Each record should be given again exactly, and any picture in it left out.

Stored items
◇ ◇ ◇ ◇

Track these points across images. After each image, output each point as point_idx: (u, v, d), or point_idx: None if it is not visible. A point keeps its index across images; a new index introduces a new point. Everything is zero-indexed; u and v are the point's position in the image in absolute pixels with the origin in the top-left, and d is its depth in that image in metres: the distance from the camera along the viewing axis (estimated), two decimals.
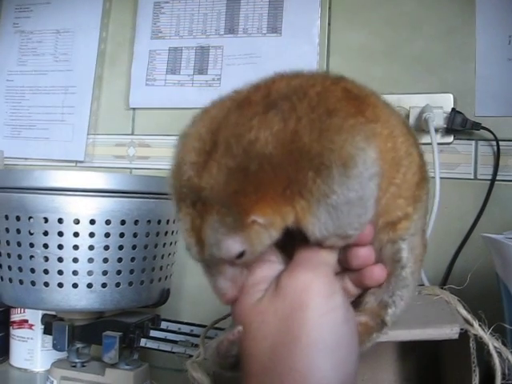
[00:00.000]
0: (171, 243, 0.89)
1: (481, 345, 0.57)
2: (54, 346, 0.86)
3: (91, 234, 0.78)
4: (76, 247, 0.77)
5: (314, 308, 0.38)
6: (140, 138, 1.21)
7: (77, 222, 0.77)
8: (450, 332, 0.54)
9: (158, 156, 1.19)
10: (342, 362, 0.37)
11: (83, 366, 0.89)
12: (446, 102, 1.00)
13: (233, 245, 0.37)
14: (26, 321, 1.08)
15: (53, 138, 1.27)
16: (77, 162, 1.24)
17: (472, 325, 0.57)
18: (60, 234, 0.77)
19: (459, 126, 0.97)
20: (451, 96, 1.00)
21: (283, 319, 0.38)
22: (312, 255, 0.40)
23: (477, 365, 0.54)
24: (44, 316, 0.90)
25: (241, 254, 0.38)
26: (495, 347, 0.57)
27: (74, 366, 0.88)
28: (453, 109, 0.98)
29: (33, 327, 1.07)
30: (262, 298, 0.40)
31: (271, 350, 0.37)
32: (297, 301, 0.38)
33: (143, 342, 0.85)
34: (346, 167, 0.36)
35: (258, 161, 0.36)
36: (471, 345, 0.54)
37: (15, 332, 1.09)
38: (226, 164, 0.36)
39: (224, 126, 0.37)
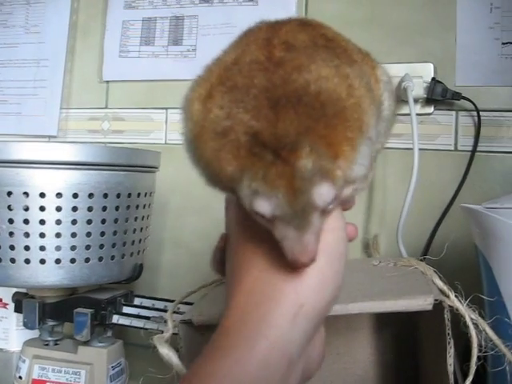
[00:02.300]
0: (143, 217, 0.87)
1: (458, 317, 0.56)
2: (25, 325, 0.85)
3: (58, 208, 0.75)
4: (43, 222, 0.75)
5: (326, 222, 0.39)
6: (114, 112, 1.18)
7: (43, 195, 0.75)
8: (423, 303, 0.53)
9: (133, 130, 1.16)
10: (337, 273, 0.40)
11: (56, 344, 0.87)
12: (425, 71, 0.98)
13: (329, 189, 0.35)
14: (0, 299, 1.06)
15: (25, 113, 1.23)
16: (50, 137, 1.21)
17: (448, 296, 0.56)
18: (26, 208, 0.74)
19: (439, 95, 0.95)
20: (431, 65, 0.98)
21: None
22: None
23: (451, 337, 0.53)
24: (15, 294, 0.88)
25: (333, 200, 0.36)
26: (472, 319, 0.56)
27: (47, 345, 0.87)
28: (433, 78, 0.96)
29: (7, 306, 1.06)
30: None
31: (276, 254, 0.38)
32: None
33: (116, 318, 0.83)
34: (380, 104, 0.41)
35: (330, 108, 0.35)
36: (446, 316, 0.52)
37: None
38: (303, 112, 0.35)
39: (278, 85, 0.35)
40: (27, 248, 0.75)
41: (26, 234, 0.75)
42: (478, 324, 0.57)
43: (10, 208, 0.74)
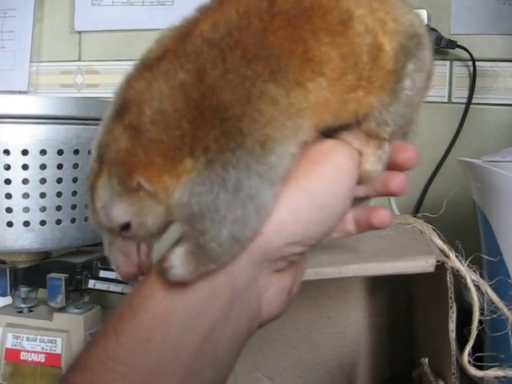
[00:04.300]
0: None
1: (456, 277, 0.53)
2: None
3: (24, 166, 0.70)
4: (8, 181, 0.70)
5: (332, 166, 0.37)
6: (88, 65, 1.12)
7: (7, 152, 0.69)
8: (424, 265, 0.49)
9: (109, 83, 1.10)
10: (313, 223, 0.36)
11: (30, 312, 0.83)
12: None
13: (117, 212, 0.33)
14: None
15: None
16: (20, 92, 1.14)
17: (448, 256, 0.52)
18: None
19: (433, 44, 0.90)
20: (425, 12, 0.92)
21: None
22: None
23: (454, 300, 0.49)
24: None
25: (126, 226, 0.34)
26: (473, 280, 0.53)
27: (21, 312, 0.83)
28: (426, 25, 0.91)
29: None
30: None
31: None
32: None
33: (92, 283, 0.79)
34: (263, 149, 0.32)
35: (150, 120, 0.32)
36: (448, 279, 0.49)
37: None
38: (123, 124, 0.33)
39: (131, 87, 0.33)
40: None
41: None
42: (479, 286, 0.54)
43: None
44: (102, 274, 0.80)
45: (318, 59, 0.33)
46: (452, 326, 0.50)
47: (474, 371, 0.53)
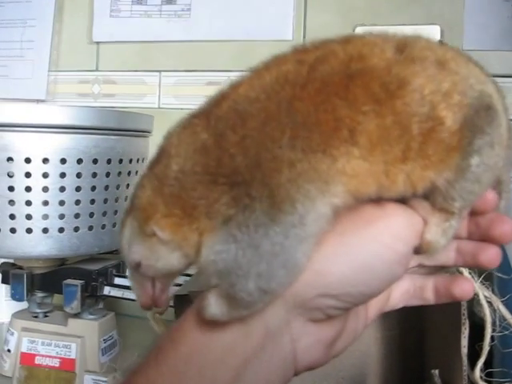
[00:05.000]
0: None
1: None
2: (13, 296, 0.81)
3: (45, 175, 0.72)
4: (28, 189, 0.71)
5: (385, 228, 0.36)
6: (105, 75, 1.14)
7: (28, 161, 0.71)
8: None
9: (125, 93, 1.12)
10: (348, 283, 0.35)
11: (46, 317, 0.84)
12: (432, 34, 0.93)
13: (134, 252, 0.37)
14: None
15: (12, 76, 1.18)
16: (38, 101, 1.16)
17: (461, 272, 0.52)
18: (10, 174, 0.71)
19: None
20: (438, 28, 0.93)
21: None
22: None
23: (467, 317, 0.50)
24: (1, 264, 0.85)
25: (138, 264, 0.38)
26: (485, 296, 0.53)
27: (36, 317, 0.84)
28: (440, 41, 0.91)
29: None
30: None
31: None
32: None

◇ ◇ ◇ ◇

Exercise result:
Track these points across images. After each image, output each point as point_idx: (u, v, d), or point_idx: None if it is not visible. A point keeps its index across images; a new index introduces a new point. Everything is zero-indexed; u and v are the point's position in the image in absolute pixels with the origin in the top-left, and d is its depth in that image in metres: the distance from the camera along the viewing axis (estimated), two decimals.
[00:00.000]
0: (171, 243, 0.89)
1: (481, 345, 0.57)
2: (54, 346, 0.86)
3: (91, 234, 0.78)
4: (76, 247, 0.77)
5: (314, 308, 0.38)
6: (140, 138, 1.21)
7: (77, 222, 0.77)
8: (450, 332, 0.54)
9: (158, 156, 1.19)
10: (342, 362, 0.37)
11: (83, 366, 0.89)
12: (446, 102, 1.00)
13: (233, 245, 0.37)
14: (26, 321, 1.08)
15: (53, 138, 1.27)
16: (77, 162, 1.24)
17: (472, 325, 0.57)
18: (60, 234, 0.77)
19: (459, 126, 0.97)
20: (451, 96, 1.00)
21: (283, 319, 0.38)
22: (312, 255, 0.40)
23: (477, 365, 0.54)
24: (44, 316, 0.90)
25: (241, 254, 0.38)
26: (495, 347, 0.57)
27: (74, 366, 0.88)
28: (453, 109, 0.98)
29: (33, 327, 1.07)
30: (262, 298, 0.40)
31: (271, 350, 0.37)
32: (297, 301, 0.38)
33: (143, 342, 0.85)
34: (346, 167, 0.36)
35: (258, 161, 0.36)
36: (471, 345, 0.54)
37: (15, 332, 1.09)
38: (226, 164, 0.36)
39: (224, 126, 0.37)
[00:02.300]
0: (143, 217, 0.87)
1: (458, 317, 0.56)
2: (25, 325, 0.85)
3: (58, 208, 0.75)
4: (43, 222, 0.75)
5: (326, 222, 0.39)
6: (114, 112, 1.18)
7: (43, 195, 0.75)
8: (423, 303, 0.53)
9: (133, 130, 1.16)
10: (337, 273, 0.40)
11: (56, 344, 0.87)
12: (425, 71, 0.98)
13: (329, 189, 0.35)
14: (0, 299, 1.06)
15: (25, 113, 1.23)
16: (50, 137, 1.21)
17: (448, 296, 0.56)
18: (26, 208, 0.74)
19: (439, 95, 0.95)
20: (431, 65, 0.98)
21: None
22: None
23: (451, 337, 0.53)
24: (15, 294, 0.88)
25: (333, 200, 0.36)
26: (472, 319, 0.56)
27: (47, 345, 0.87)
28: (433, 78, 0.96)
29: (7, 306, 1.06)
30: None
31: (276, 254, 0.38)
32: None
33: (116, 318, 0.83)
34: (380, 104, 0.41)
35: (330, 108, 0.35)
36: (446, 316, 0.52)
37: None
38: (303, 112, 0.35)
39: (278, 85, 0.35)
40: (27, 248, 0.75)
41: (26, 234, 0.75)
42: (478, 324, 0.57)
43: (10, 208, 0.74)
[00:04.300]
0: None
1: (456, 277, 0.53)
2: None
3: (24, 166, 0.70)
4: (8, 181, 0.70)
5: (332, 166, 0.37)
6: (88, 65, 1.12)
7: (7, 152, 0.69)
8: (424, 265, 0.49)
9: (109, 83, 1.10)
10: (313, 223, 0.36)
11: (30, 312, 0.83)
12: None
13: (117, 212, 0.33)
14: None
15: None
16: (20, 92, 1.14)
17: (448, 256, 0.52)
18: None
19: (433, 44, 0.90)
20: (425, 12, 0.92)
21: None
22: None
23: (454, 300, 0.49)
24: None
25: (126, 226, 0.34)
26: (473, 280, 0.53)
27: (21, 312, 0.83)
28: (426, 25, 0.91)
29: None
30: None
31: None
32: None
33: (92, 283, 0.79)
34: (263, 149, 0.32)
35: (150, 120, 0.32)
36: (448, 279, 0.49)
37: None
38: (123, 124, 0.33)
39: (131, 87, 0.33)
40: None
41: None
42: (479, 286, 0.54)
43: None
44: (102, 274, 0.80)
45: (318, 59, 0.33)
46: (452, 326, 0.50)
47: (474, 371, 0.53)
[00:05.000]
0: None
1: None
2: (13, 296, 0.81)
3: (45, 175, 0.72)
4: (28, 189, 0.71)
5: (385, 228, 0.36)
6: (105, 75, 1.14)
7: (28, 161, 0.71)
8: None
9: (125, 93, 1.12)
10: (348, 283, 0.35)
11: (46, 317, 0.84)
12: (432, 34, 0.93)
13: (134, 252, 0.37)
14: None
15: (12, 76, 1.18)
16: (38, 101, 1.16)
17: (461, 272, 0.52)
18: (10, 174, 0.71)
19: None
20: (438, 28, 0.93)
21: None
22: None
23: (467, 317, 0.50)
24: (1, 264, 0.85)
25: (138, 264, 0.38)
26: (485, 296, 0.53)
27: (36, 317, 0.84)
28: (440, 41, 0.91)
29: None
30: None
31: None
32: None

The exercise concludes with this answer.